Concerning the type of prosthesis to be used in EUS-BD, there is a recent study in which lumen-apposing metal stents (LAMS) and covered self-expanding metallic stents were compared. From this study, it stands out that technical and clinical success was similar in the two groups. There were no significant differences in adverse events, 13.5% in the LAMS group and 20% in the self-expanding metal stent group (p = 0.71)7. The advantage of LAMS with a hot mechanism (hot Axios) is its insertion in a single step. It is technically more straightforward than self-expanding metal stents7,22, which require following the steps described in our paper. Despite these technical differences described, the costs associated with LAMS could limit their use in many institutions in Latin America and the world.
About plastic stents, there are higher rates of stent dysfunction and a higher risk of bile leakage; moreover, with current chemotherapy regimens, the overall survival of patients exceeds six months, which is why they are not recommended1.
In unresectable advanced pancreatic cancer cases, duodenal stenosis can present concurrently in 13-20% of patients, with a mean survival of 12 weeks23. Tonosuka et al described a series with 11 cases in which double bypass was performed using EUS-BD stents and duodenal stents with a technical and clinical success rate of 100%. In this study, the late complication rate was 27.3% (due to cholangitis and perforation in one case), and a better quality of life was accomplished in these patients.
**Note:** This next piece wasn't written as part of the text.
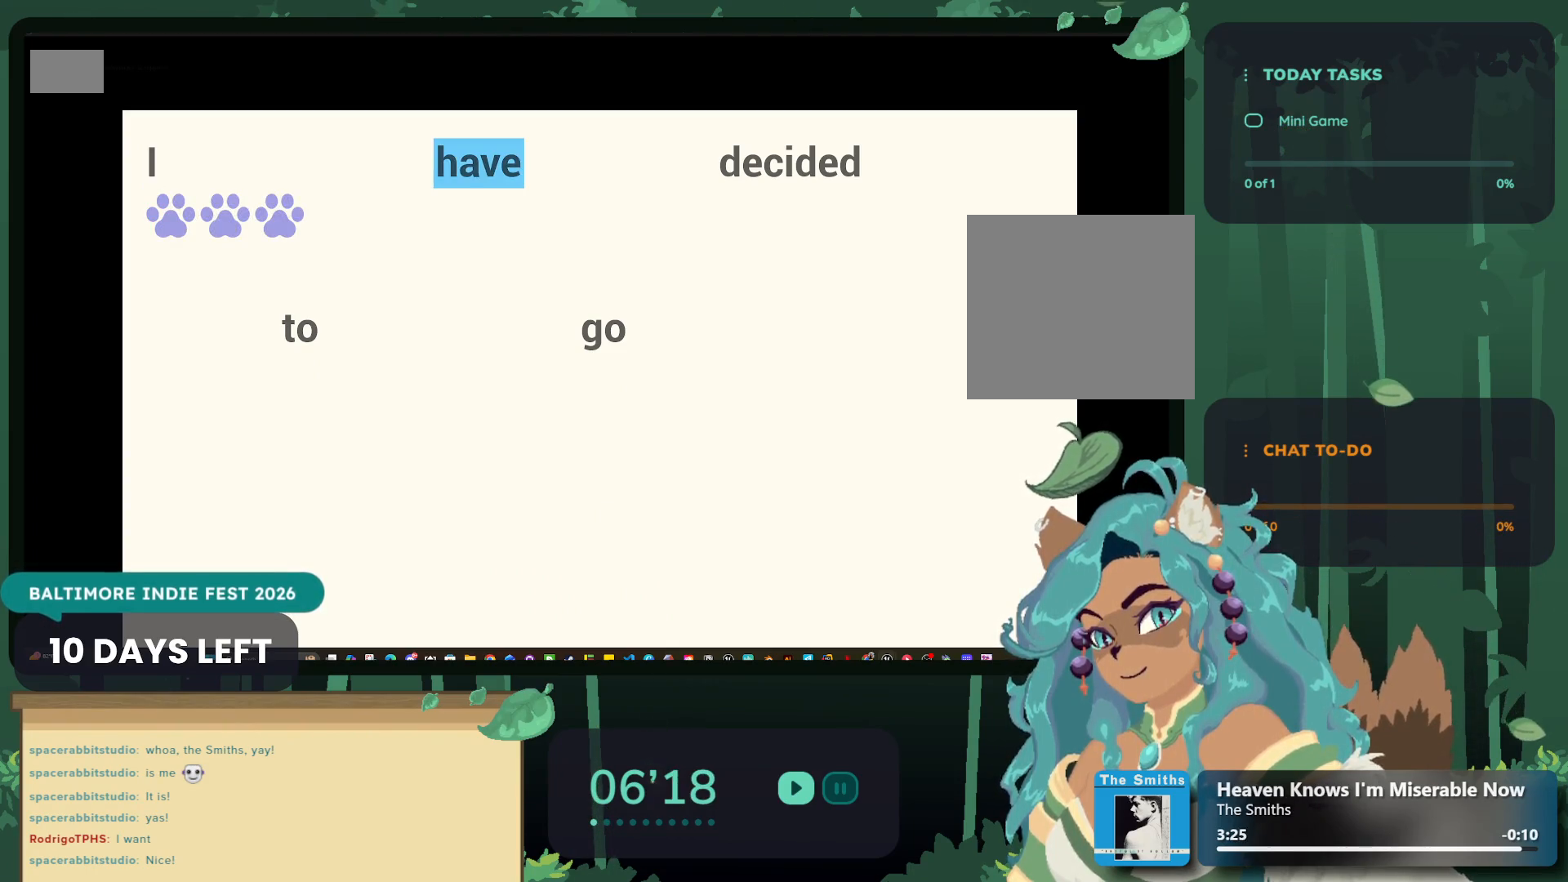
{"buttons": [], "left_stick": "center", "right_stick": "center", "events": [[50, "A", "down"], [134, "A", "up"], [434, "A", "down"], [484, "A", "up"]]}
A double bypass (biliary/duodenal) was performed in two cases with technical and clinical success and no complications.
Our study’s limitations are the relatively small number of cases and their retrospective assessment.
We consider that multicenter studies should be conducted to compare this procedure’s technical and clinical success versus transparietohepatic bypass and describe patients’ quality of life.
It may be necessary to choose the initial cases well to achieve greater confidence in a relatively new method in our environment and increase the casuistry. In the future, it will be an alternative on the same level as a percutaneous bypass in malignant distal biliary obstructions.
In any case, the knowledge and progressive experience of this therapeutic alternative in managing malignant biliary obstruction will improve the perception of endoscopists about EUS-CDS24.
Conclusions
In cases of malignant distal biliary obstruction in which palliative bypass therapy is considered, ERCP should be attempted first. If ERCP is not feasible, EUS-CDS is an alternative method with a high effectiveness rate due to its clinical and technical success; besides, it is safe since few complications in expert hands are described.
EUS-BD may offer a better quality of life than PTC, as it would avoid the need for an external catheter and frequent drain changes in patients.